Over the course of the next three decades, though Britain did not officially reimpose martial law in Palestine, it governed Palestine with an iron fist, suppressing any political activism, as though it were under martial law. In 1931, following the 1929 al-Buraq Uprising, London issued the first Palestine (Defence) Order in Council, which provided the high commissioner with sweeping powers in the event of future emergencies, including, among other measures, the power to impose curfews, censorship, arrest, detention, and deportation with trial, as well as property expropriation.
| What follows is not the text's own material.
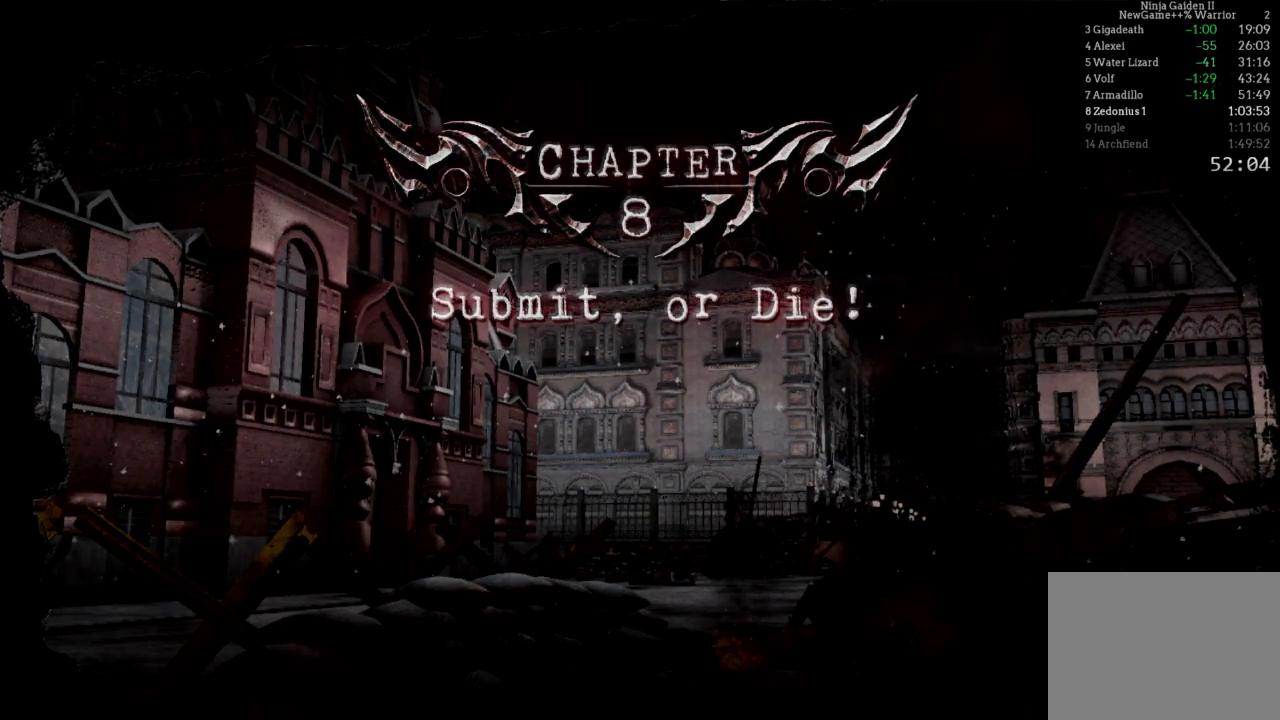
{"dt_ms": 500, "buttons": ["A"], "left_stick": "center", "right_stick": "center", "events": [[200, "A", "down"], [333, "A", "up"], [417, "A", "down"]]}
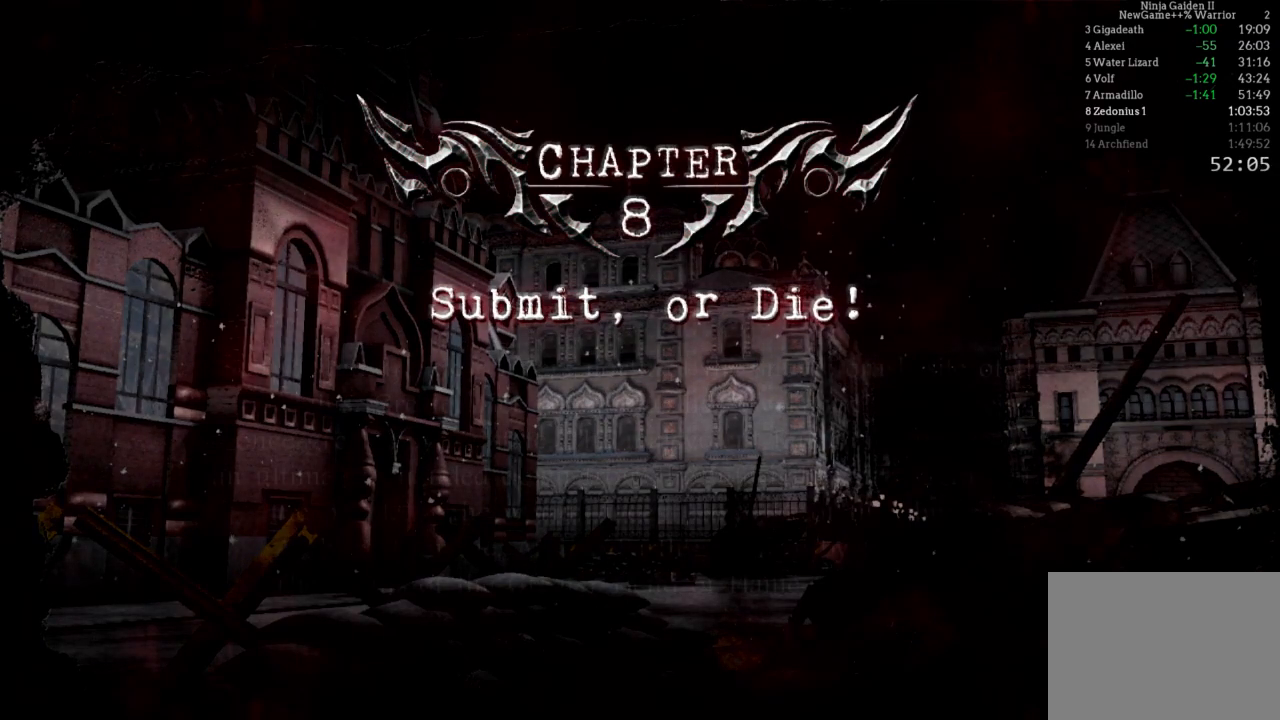
{"dt_ms": 500, "buttons": [], "left_stick": "center", "right_stick": "center", "events": [[33, "A", "up"], [150, "A", "down"], [233, "A", "up"], [367, "A", "down"], [433, "A", "up"]]}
In September 1936, five months after the start of the three-year Great Palestinian Revolt, Britain invoked and expanded upon the 1931 Order in Council in the Palestine Martial Law (Defence) Order in Council. This law granted the high commissioner unchecked powers associated with martial law, including the power to try civilians in military courts.
But it was Britain’s 1945 Defence (Emergency) Regulations that had the most lasting impact on Palestinians. The regulations granted British authorities in Palestine sweeping powers of warrantless searches, expropriation and demolition of property, censorship, detentions, and more. The new Israeli government incorporated the 1945 regulations in one of its first laws—the Law and Administration Ordinance of 1948—subjecting Palestinians under its rule to different forms of collective punishment under the pretext of an emergency. This law remains in effect to this day.